Data extracts -
────────────────

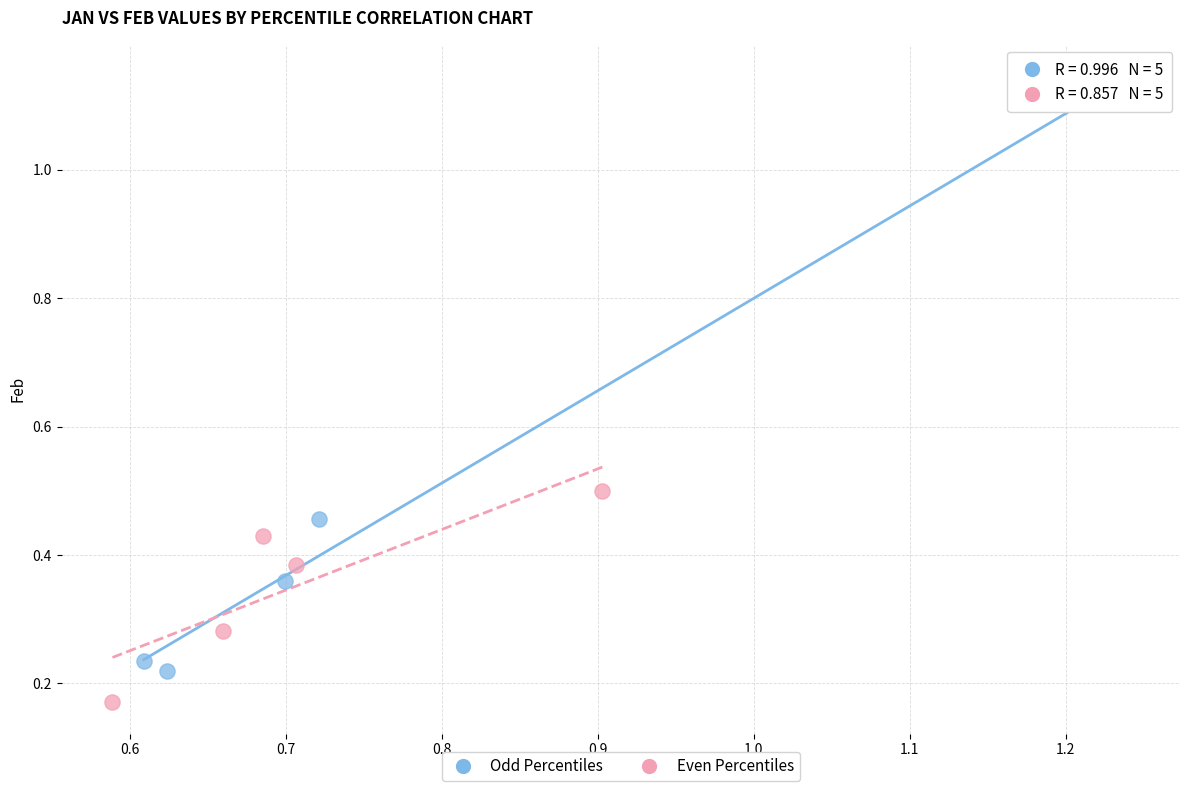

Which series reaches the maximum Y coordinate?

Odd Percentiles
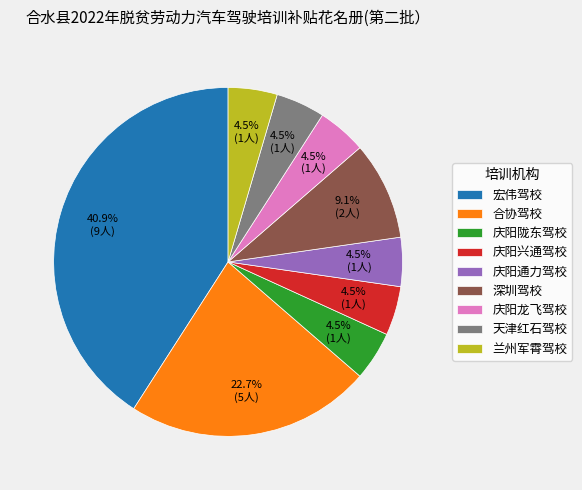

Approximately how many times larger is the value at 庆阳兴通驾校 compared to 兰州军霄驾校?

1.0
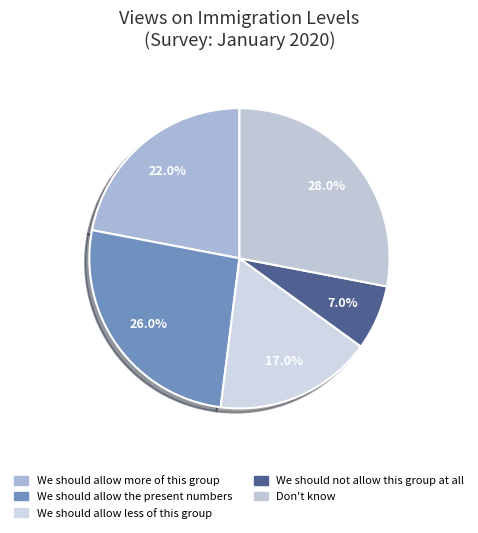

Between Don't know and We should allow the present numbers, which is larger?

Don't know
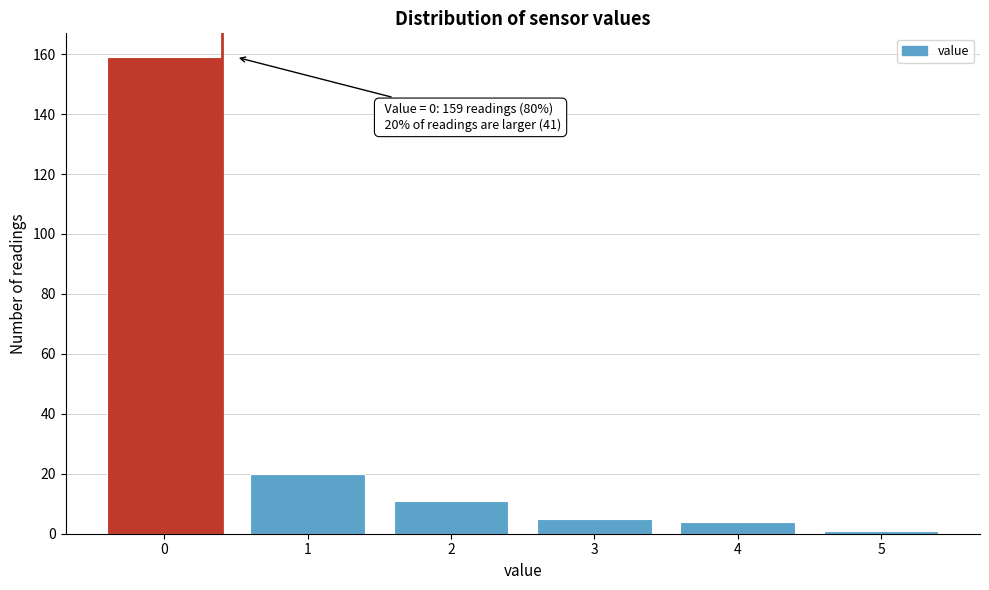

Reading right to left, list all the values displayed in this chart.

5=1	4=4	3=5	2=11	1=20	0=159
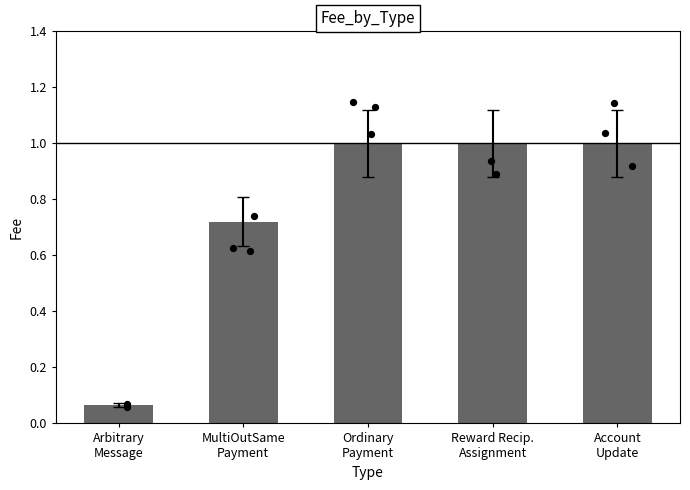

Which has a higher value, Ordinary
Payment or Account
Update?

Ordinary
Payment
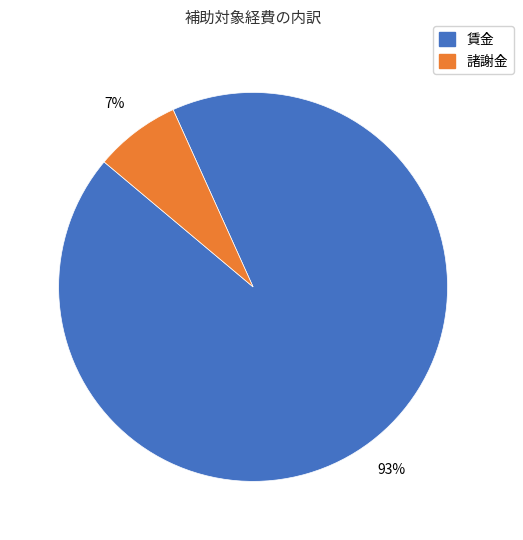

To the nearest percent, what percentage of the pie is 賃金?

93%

────────────────

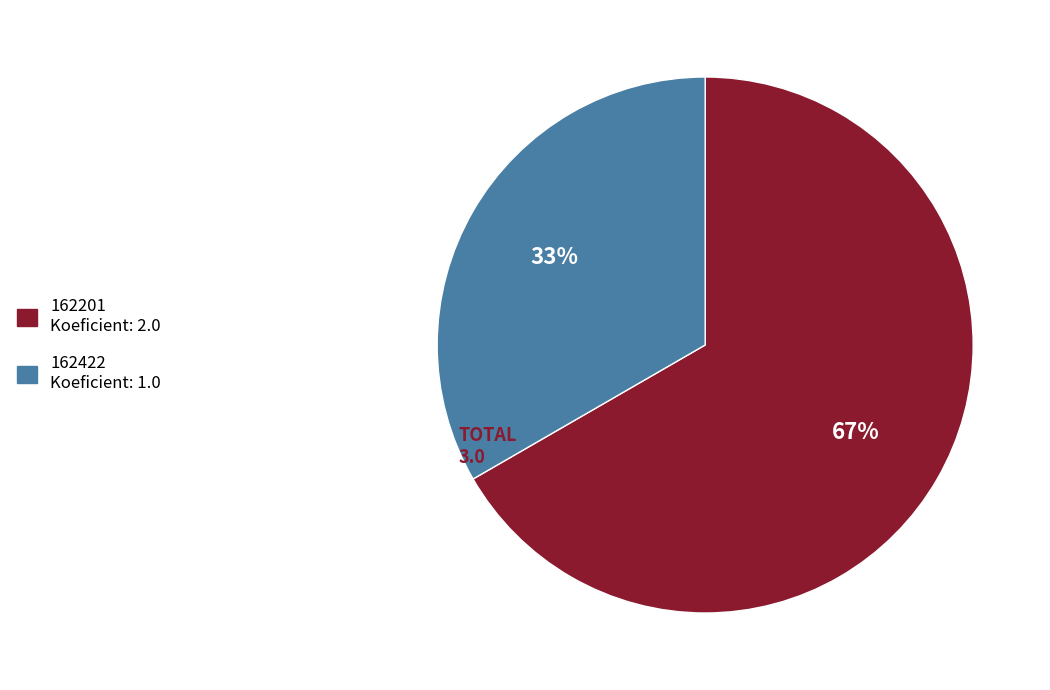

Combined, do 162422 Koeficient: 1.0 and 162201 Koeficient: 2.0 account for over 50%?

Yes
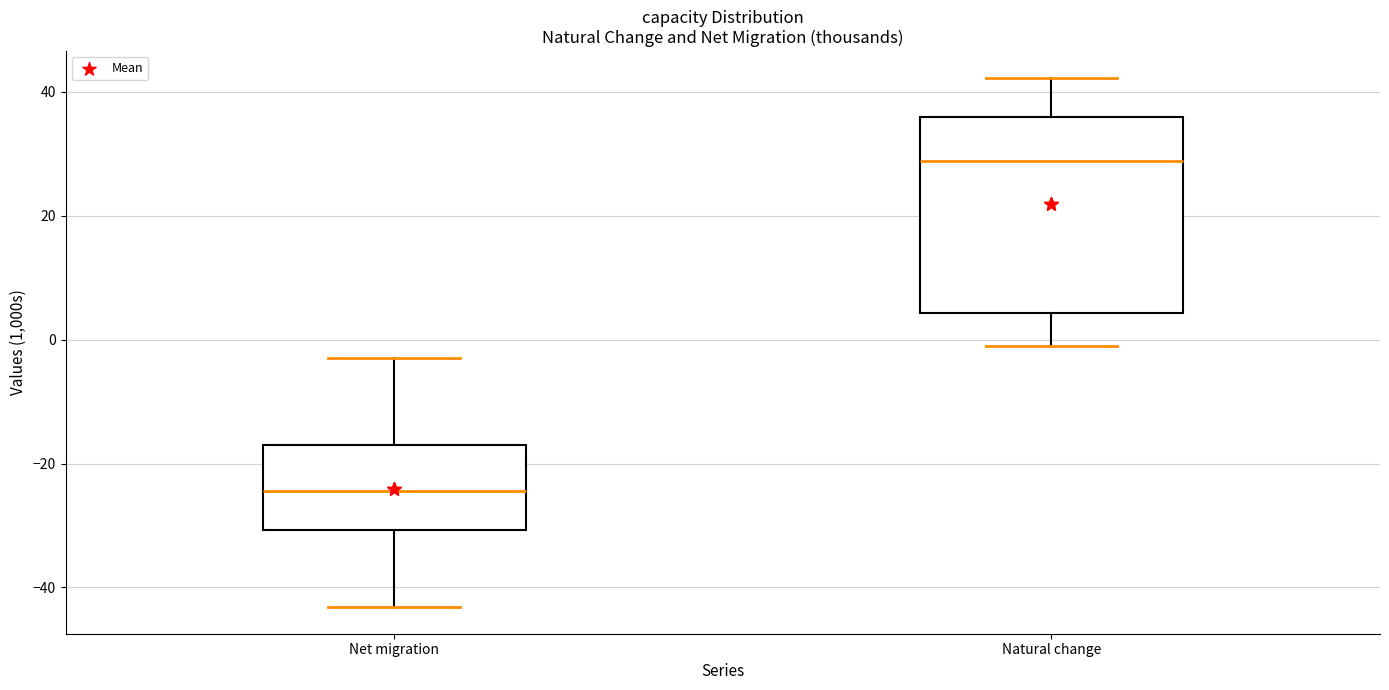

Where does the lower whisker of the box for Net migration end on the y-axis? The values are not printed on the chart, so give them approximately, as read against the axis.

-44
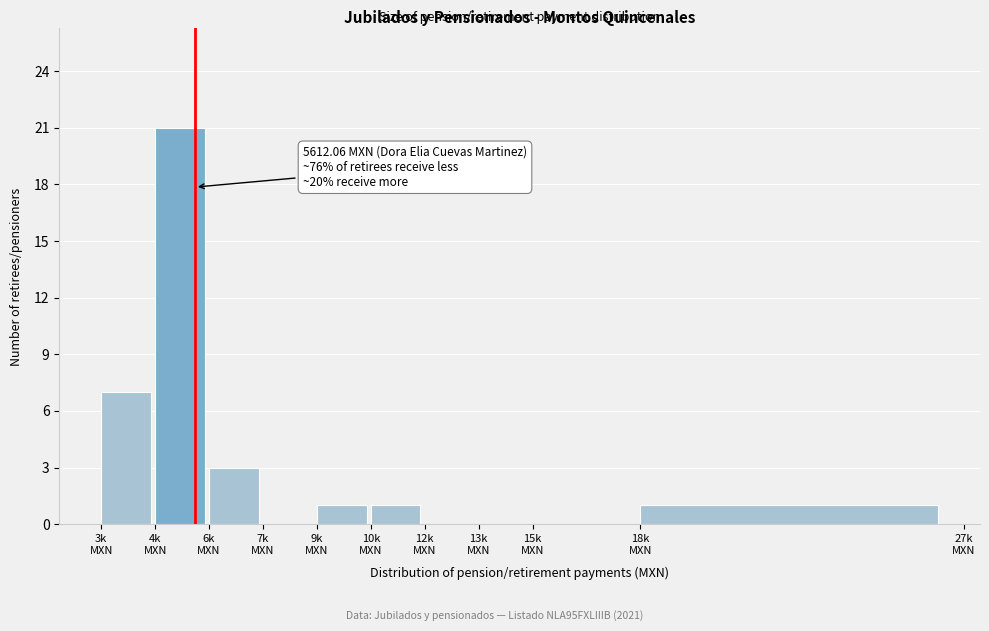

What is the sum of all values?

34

────────────────

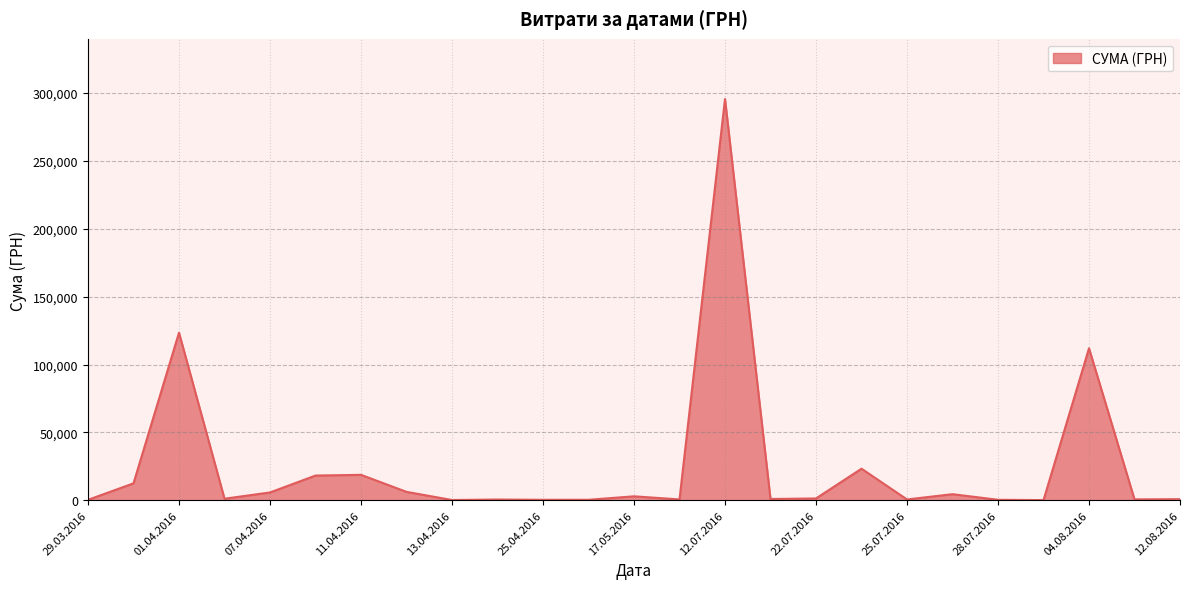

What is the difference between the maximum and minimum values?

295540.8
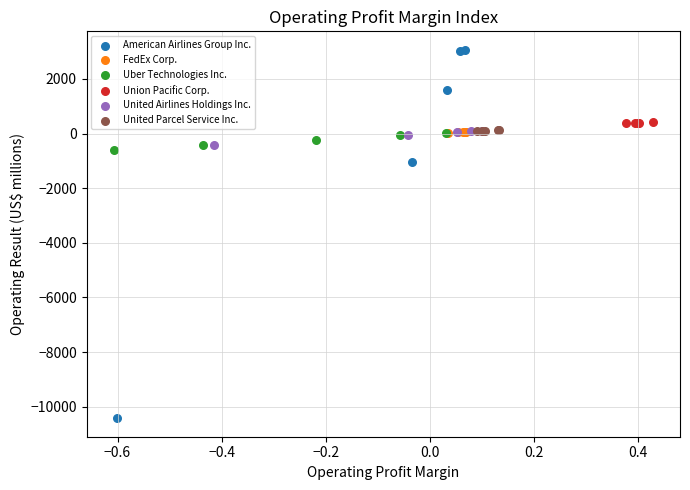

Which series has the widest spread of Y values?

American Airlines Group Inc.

────────────────

Assigned task - Print the lines between the one holding "Which series reaches" and the one holding "To the nearest", inclusive, exactly as they appear in the items, without the pictures.

Exercise answer -
Which series reaches the maximum Y coordinate?

Odd Percentiles

Approximately how many times larger is the value at 庆阳兴通驾校 compared to 兰州军霄驾校?

1.0

Between Don't know and We should allow the present numbers, which is larger?

Don't know

Reading right to left, list all the values displayed in this chart.

5=1	4=4	3=5	2=11	1=20	0=159

Which has a higher value, Ordinary
Payment or Account
Update?

Ordinary
Payment

To the nearest percent, what percentage of the pie is 賃金?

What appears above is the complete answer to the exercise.